Oh yes. And on the thread about someone earning a high salary and doing little work, anyone who didn't buy into it was sneered at and told that it was evident that they weren't equipped to get a job like that.

Ponoka7 · 09/07/2024 09:29

Not popular but the benefit system should be extended for single, childfree people (which now with the rise in working age affects everyone). If wages rise, people get less, it doesn't help anyone. Water and electricity should be re-nationalised, or profits taxed. Share the wealth and investment up north. The S/SE/London wouldn't be in the predicament it is re housing if everything hadn't have been shifted down there from the North in the 70/80's. Get rid of the bedroom tax so the three bed HA housing stock can be put to better use. Families with two children under 10 are stuck in private rents while the three beds get rented on a house share basis, or sold off because they can't house smaller Families in them. Wages are only a part of the issue. Personally I'd put conditions on the amount of hours offered so real jobs are created. Then work towards people being self sufficient, however we'll have another Tory government by then, so people will be put back into poverty.

TakeOnFlea · 09/07/2024 09:31

"UC reduces by 45p for every extra pound you earn so there's no "big chunk" that you lose, it's very straightforward. There's no limit to hours you can work on UC."

Yes, but I know people that see that 45p as free money they've "lost". It's a mindset. They see it coming off the UC payment and start moaning about it "not being worth it to work"

It's similar to the childcare trap women get into, enabling their husbands to continue working whilst damaging their own careers because "it's not worth me working to pay childcare".

Ponoka7 · 09/07/2024 09:32

ilovesooty · 09/07/2024 09:23

Oh yes. And on the thread about someone earning a high salary and doing little work, anyone who didn't buy into it was sneered at and told that it was evident that they weren't equipped to get a job like that.

Paula V, senior police, senior hospital bosses etc have blown the idea that these people deserve the wages they get.
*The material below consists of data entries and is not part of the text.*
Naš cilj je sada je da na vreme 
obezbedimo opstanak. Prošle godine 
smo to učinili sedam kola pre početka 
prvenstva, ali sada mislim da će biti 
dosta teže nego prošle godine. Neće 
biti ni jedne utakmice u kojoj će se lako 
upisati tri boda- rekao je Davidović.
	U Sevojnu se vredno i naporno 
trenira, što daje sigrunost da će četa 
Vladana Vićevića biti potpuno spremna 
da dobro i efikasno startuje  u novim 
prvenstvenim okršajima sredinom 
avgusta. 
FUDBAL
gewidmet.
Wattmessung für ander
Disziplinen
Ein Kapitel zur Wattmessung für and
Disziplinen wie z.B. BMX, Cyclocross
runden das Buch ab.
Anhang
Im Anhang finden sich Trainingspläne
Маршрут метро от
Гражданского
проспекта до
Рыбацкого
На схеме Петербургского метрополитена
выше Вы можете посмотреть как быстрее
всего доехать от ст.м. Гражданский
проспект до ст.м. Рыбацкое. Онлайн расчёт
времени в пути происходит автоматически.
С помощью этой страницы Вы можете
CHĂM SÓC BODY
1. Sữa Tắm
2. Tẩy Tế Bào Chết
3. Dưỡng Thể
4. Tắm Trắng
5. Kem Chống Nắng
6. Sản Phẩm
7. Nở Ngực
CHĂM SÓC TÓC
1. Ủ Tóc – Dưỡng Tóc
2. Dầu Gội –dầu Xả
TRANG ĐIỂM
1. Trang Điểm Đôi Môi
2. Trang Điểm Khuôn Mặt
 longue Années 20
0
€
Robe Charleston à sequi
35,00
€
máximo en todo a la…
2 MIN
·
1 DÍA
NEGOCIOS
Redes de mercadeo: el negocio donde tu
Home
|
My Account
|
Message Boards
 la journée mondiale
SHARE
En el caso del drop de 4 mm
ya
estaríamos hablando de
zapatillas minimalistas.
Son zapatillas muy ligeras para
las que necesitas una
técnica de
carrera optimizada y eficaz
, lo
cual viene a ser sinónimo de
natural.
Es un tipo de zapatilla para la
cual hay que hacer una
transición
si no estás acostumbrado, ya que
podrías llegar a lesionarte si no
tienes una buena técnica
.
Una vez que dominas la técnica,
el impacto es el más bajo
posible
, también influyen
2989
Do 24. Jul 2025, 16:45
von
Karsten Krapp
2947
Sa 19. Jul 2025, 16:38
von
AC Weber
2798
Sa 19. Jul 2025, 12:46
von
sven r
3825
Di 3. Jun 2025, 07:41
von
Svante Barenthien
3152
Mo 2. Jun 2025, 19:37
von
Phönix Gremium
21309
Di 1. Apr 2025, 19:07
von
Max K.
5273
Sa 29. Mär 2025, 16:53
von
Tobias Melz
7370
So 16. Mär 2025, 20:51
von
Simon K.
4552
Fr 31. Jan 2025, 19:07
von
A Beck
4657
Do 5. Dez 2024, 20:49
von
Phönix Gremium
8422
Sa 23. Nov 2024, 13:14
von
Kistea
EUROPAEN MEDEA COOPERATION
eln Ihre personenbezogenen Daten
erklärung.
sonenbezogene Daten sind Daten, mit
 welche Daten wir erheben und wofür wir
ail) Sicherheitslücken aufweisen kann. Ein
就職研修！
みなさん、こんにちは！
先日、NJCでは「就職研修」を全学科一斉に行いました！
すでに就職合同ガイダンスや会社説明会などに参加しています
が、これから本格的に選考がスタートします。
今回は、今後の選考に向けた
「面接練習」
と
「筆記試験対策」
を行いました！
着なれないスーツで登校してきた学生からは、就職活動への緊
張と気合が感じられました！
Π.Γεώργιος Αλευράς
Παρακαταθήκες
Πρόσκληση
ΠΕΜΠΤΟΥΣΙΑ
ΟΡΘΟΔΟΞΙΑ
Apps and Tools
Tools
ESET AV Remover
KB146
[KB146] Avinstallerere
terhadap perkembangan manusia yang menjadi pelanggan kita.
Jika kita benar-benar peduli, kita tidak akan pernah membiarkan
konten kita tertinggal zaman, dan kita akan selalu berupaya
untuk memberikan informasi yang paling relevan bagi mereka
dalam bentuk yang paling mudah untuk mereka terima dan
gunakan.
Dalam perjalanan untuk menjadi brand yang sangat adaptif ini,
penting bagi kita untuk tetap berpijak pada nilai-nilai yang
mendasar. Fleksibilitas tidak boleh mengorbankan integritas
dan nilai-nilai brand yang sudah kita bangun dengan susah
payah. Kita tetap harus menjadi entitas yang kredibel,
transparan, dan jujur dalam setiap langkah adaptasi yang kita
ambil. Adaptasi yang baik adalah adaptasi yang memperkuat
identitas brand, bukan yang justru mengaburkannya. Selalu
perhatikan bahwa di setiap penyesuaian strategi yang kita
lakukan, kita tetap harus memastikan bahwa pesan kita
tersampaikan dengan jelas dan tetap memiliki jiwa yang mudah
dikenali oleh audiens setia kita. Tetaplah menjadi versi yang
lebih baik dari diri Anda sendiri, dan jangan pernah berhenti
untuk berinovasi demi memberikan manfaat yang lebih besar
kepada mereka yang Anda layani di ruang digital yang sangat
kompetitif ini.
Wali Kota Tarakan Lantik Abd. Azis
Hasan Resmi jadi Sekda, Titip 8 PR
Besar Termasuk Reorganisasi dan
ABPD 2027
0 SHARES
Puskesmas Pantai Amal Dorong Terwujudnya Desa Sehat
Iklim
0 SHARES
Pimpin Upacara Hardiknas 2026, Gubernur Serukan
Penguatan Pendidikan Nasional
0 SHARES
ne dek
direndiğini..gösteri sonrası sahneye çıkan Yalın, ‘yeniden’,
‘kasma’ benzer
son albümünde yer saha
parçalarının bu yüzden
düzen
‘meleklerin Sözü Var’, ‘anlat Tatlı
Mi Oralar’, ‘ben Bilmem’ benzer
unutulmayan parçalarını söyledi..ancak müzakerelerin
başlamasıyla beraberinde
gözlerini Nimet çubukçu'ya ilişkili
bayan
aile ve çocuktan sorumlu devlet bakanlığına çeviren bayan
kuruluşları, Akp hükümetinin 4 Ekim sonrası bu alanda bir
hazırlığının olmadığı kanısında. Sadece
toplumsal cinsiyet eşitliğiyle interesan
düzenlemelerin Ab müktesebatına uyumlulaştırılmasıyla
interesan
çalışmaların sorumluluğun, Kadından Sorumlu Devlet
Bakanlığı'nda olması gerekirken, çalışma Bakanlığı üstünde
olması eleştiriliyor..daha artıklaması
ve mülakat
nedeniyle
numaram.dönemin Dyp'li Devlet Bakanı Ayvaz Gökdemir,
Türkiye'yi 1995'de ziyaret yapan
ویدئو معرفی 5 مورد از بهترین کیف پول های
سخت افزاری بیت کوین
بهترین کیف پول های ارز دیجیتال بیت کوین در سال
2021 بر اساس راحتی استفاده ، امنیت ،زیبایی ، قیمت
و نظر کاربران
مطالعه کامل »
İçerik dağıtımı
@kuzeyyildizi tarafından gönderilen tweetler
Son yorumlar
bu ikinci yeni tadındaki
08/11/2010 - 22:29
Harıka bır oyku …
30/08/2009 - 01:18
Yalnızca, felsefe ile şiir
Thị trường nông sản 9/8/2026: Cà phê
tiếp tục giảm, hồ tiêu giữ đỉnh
Booboobedooo · 09/07/2024 09:33

ilovesooty · 09/07/2024 09:23

Oh yes. And on the thread about someone earning a high salary and doing little work, anyone who didn't buy into it was sneered at and told that it was evident that they weren't equipped to get a job like that.

Gross.

MartinsSpareCalculator · 09/07/2024 09:40

Melisha · 09/07/2024 01:46

@MartinsSpareCalculator you do realise this would give qualified nurses on the lowest grades a pay rise? Qualified people with responsibility are also paid less than £15 an hour.

It would massively distort the pay bands. If you're a more experienced nurse earning say £8ph more than the lowest bands, that would potentially be cut to £3ph. Why would you bother? Similarly if you're a care supervisor on £14ph and you'll be uplifted to the same rate as the workers you supervise.

To proportionately increase everyone's wage would mean across the board increases of 30%. There's 6 million public sector workers so where's that coming from?

And what do you suppose happens to the cost of goods when a company has to increase its labour bill by 30%? All you do is shift the poverty point from A to B as prices rise and taxes increase.